View Full Version : Searchbots - tagging and listing


garyamort
08-21-2007, 08:17 AM
In the vein of informing the customer, since FQ is in the position of dealing with malicious/badly designed searchbots - it would be nice if they could post a list of the search engine identifications they have discovered, linked back to whom the engine is searching for where appropriate.

That way site owners that want to restrict search engines would have a list that we could use and periodically update from as well as scouring our own logfiles and the internet.

Since generally the point of detecting a search engine is to deny it access to the site, slow it down, or give it specialised access, it would be a win/win for everyone. As the more site owners limit search engines, the lower the impact on the community servers of those search engines.

Arthur
08-21-2007, 11:13 AM
Bots that have caused problems;
"Mozilla/5.0 (compatible; Googlebot/2.1; +http://www.google.com/bot.html)"
"msnbot/1.0 (+http://search.msn.com/msnbot.htm)"
"Mozilla/5.0 (compatible; Yahoo! Slurp; http://help.yahoo.com/help/us/ysearch/slurp)"

Malicious bots;
"Mozilla/4.0 (compatible; MSIE 5.0; Windows 98)"
"Mozilla/4.0 (compatible; MSIE 6.0; Windows NT 5.1)"
"Mozilla/5.0 (Windows; U; Windows NT 5.1; en-US; rv:1.8.1.6) Gecko/20070725 Firefox/2.0.0.5"
"Mozilla/4.0 (compatible; MSIE 6.0; Windows NT 5.1; SV1)"
"Mozilla/4.0 (compatible; MSIE 6.0; Windows NT 5.0; en) Opera 8.54"

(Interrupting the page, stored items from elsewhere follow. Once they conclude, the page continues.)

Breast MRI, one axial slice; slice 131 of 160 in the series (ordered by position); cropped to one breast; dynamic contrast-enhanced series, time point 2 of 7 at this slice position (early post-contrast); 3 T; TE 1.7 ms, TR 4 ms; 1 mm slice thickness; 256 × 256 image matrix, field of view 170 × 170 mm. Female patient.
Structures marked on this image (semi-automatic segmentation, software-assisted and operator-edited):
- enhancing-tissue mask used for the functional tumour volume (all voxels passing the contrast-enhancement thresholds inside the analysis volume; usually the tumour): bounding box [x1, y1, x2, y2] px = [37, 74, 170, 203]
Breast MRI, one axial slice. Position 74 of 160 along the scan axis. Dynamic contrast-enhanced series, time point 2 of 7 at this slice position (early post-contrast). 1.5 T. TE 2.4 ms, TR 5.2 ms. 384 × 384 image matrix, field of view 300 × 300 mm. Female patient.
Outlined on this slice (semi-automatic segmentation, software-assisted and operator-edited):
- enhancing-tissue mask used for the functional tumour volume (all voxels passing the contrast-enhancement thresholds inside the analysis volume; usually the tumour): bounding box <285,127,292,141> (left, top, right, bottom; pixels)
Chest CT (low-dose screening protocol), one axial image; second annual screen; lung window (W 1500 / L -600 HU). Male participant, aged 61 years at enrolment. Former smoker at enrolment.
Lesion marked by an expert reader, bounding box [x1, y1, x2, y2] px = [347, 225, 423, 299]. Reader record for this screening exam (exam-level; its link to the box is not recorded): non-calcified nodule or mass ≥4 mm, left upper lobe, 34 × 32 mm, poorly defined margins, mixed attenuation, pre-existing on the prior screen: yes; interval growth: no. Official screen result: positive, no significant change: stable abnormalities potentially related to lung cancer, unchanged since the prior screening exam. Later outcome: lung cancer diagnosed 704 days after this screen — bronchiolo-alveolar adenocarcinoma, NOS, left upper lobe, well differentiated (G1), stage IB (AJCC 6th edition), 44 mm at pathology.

But seriously, the bots that cause the most problems and thus are most visible to us are either the well-known SE bots flocking together on one or more heavy sites, or bots that don't want to be identified as bots.

Bots that are up to no good generally try not to attract attention and stay under the radar as much as possible.

-Arthur

Andilinks
08-21-2007, 03:34 PM
But seriously...Whew, I needed that Arthur.

Using Mach5 (http://www.mach5.com/) I check visiting IP's regularly and it is easy to identify bots that are not behaving like humans and are wasting my bandwidth. Most that do this arrive only once with an IP and are never seen again.

I only block the IP's of those that appear repeatedly. Blocking all the IP's would create an unweildy .htaccess file.

Mach5 lets me filter for 403's, so every few months I screen for IP's that continue to arrive and trim the deny list of those that have disappeared to make room for new bot IP's.

This has been working for me, I hope it helps.